**Your instructions**
Write out every line of the data items below verbatim, keeping the original wording, spelling, and line order.

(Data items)
=-=-=-=-=
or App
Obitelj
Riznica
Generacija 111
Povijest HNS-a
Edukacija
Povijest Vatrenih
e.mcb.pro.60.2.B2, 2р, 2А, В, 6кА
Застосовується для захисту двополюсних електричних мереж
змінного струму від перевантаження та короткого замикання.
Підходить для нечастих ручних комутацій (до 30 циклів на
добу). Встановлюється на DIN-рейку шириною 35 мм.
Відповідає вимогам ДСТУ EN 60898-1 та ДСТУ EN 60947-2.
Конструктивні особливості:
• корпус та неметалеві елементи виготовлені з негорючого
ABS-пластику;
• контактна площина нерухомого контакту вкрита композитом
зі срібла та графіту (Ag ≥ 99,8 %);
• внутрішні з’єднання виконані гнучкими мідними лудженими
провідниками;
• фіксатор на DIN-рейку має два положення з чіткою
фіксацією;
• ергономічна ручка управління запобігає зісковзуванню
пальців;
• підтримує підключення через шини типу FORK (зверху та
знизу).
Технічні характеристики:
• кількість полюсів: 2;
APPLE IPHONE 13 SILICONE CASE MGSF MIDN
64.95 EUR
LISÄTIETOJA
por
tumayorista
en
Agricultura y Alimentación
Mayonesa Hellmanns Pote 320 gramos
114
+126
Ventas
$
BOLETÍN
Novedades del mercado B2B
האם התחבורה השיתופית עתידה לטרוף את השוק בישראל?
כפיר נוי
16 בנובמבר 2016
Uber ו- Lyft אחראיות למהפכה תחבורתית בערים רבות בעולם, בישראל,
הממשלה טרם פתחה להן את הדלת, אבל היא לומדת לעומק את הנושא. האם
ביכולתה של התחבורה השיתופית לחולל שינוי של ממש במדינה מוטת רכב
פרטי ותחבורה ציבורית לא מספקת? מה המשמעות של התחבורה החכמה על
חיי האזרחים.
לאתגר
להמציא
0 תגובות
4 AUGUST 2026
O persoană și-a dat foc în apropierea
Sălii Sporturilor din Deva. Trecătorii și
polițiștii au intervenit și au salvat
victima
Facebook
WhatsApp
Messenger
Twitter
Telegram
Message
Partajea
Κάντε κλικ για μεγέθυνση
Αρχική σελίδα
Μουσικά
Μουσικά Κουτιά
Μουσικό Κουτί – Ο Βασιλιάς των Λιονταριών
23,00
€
=-=-=-=-=
**Reply to the exercise**
or App
Obitelj
Riznica
Generacija 111
Povijest HNS-a
Edukacija
Povijest Vatrenih
e.mcb.pro.60.2.B2, 2р, 2А, В, 6кА
Застосовується для захисту двополюсних електричних мереж
змінного струму від перевантаження та короткого замикання.
Підходить для нечастих ручних комутацій (до 30 циклів на
добу). Встановлюється на DIN-рейку шириною 35 мм.
Відповідає вимогам ДСТУ EN 60898-1 та ДСТУ EN 60947-2.
Конструктивні особливості:
• корпус та неметалеві елементи виготовлені з негорючого
ABS-пластику;
• контактна площина нерухомого контакту вкрита композитом
зі срібла та графіту (Ag ≥ 99,8 %);
• внутрішні з’єднання виконані гнучкими мідними лудженими
провідниками;
• фіксатор на DIN-рейку має два положення з чіткою
фіксацією;
• ергономічна ручка управління запобігає зісковзуванню
пальців;
• підтримує підключення через шини типу FORK (зверху та
знизу).
Технічні характеристики:
• кількість полюсів: 2;
APPLE IPHONE 13 SILICONE CASE MGSF MIDN
64.95 EUR
LISÄTIETOJA
por
tumayorista
en
Agricultura y Alimentación
Mayonesa Hellmanns Pote 320 gramos
114
+126
Ventas
$
BOLETÍN
Novedades del mercado B2B
האם התחבורה השיתופית עתידה לטרוף את השוק בישראל?
כפיר נוי
16 בנובמבר 2016
Uber ו- Lyft אחראיות למהפכה תחבורתית בערים רבות בעולם, בישראל,
הממשלה טרם פתחה להן את הדלת, אבל היא לומדת לעומק את הנושא. האם
ביכולתה של התחבורה השיתופית לחולל שינוי של ממש במדינה מוטת רכב
פרטי ותחבורה ציבורית לא מספקת? מה המשמעות של התחבורה החכמה על
חיי האזרחים.
לאתגר
להמציא
0 תגובות
4 AUGUST 2026
O persoană și-a dat foc în apropierea
Sălii Sporturilor din Deva. Trecătorii și
polițiștii au intervenit și au salvat
victima
Facebook
WhatsApp
Messenger
Twitter
Telegram
Message
Partajea
Κάντε κλικ για μεγέθυνση
Αρχική σελίδα
Μουσικά
Μουσικά Κουτιά
Μουσικό Κουτί – Ο Βασιλιάς των Λιονταριών
23,00
€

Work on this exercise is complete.